The research group of Professor Yasuhiro Kato at the Frontier Research Center for Energy and Resources, Graduate School of Engineering, the University of Tokyo, and their collaborators investigated the extinction patterns of marine organisms by studying the fossils of radiolarians and conodonts found in the late-Triassic chert in Sakahogi, as well as analyzing the chemical composition of the chert layer. The researchers found that: (1) a large number of radiolarians and conodonts became extinct in the period immediately following the impact; (2) production of phytoplankton dropped significantly for tens of thousands of years after the impact, and the number of radiolarians also decreased during the same period; and (3) new species of radiolarians that did not exist before the impact emerged after production of phytoplankton was restored, eventually replacing older species and driving them into extinction.
Prior to this study, the findings from a 66 million-year-old sedimentary layer that helped establish the now-famous theory of the meteorite impact that caused the extinction of dinosaurs provided the only strong evidence of a meteorite impact setting off a mass extinction. The current research has shown for the first time that another impact event, which occurred 215 million years ago—long before the one that triggered the extinction of dinosaurs—brought about the collapse of the marine ecosystem at the time. The research group aims to expand its study to evaluate the effects of the impact on other life forms inhabiting the Earth at the time, including mammal-like reptiles, dinosaurs, and other land organisms. The researchers further plan to examine the effects of the impact on the Earth’s environment, such as global cooling and acid rain.

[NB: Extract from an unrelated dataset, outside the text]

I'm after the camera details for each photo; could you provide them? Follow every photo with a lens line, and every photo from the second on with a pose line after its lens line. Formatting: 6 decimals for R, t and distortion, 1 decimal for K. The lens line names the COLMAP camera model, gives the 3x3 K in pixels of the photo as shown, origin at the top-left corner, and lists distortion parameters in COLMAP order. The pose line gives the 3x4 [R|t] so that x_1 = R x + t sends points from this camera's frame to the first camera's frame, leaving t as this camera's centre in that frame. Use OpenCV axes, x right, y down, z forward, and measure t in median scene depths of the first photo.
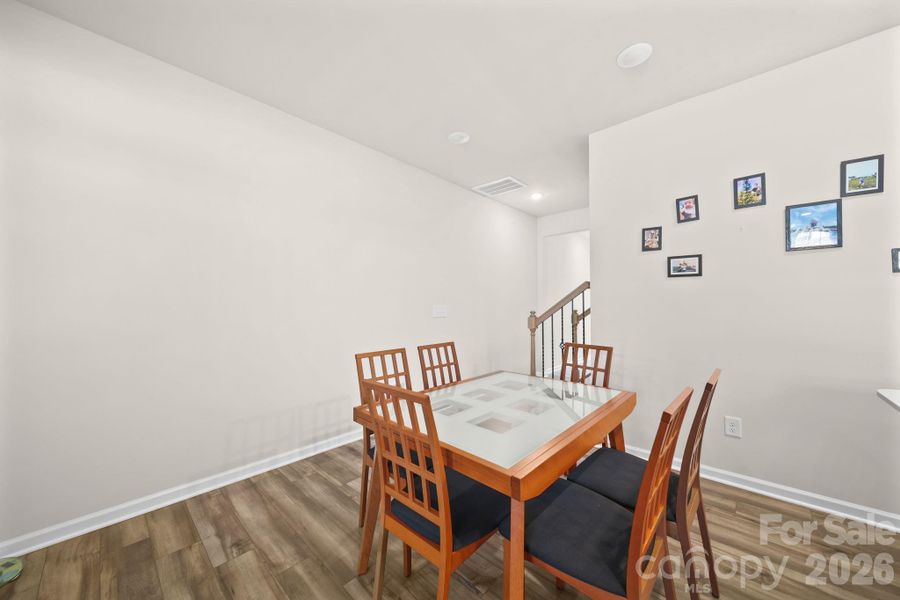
lens RADIAL K [[325.6, 0, 451.3], [0, 325.6, 299.5], [0, 0, 1]] dist [-0.000330, -0.000739]
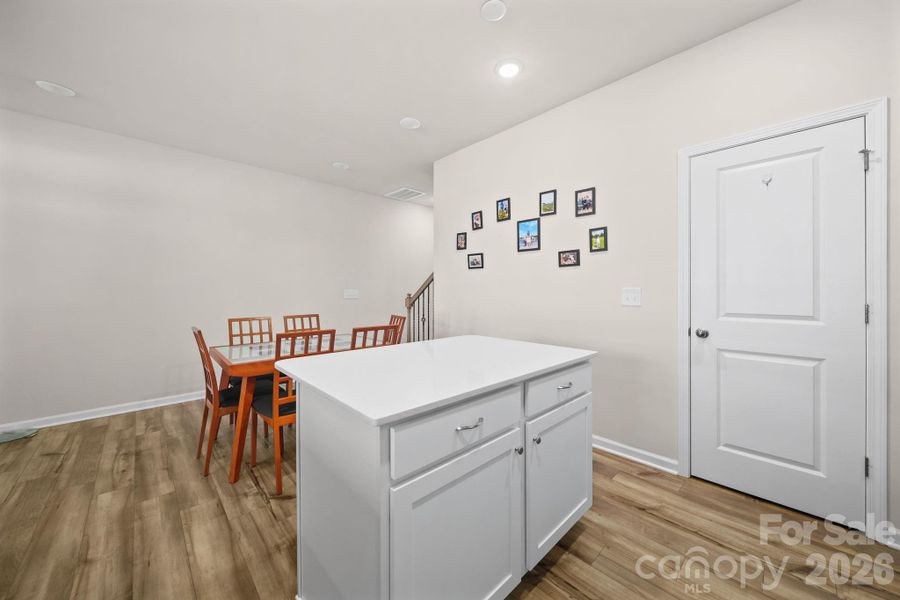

“This epoch-making discovery presented the only other evidence of a mass extinction caused by a large meteorite impact besides that for the event at the end of the Cretaceous period that is now well known for wiping out the dinosaurs,” says Kato. He continues, “Revealing how a mass extinction occurred in the past provides us with important clues for predicting the influence of future environmental changes on the Earth’s ecosystems.”
This research was carried out in collaboration with Associate Professor Tetsuji Onoue at the Department of Earth and Environmental Sciences at Kumamoto University, the Japan Agency for Marine-Earth Science and Technology (JAMSTEC), Kochi University, Niigata University, and Chiba Institute of Technology.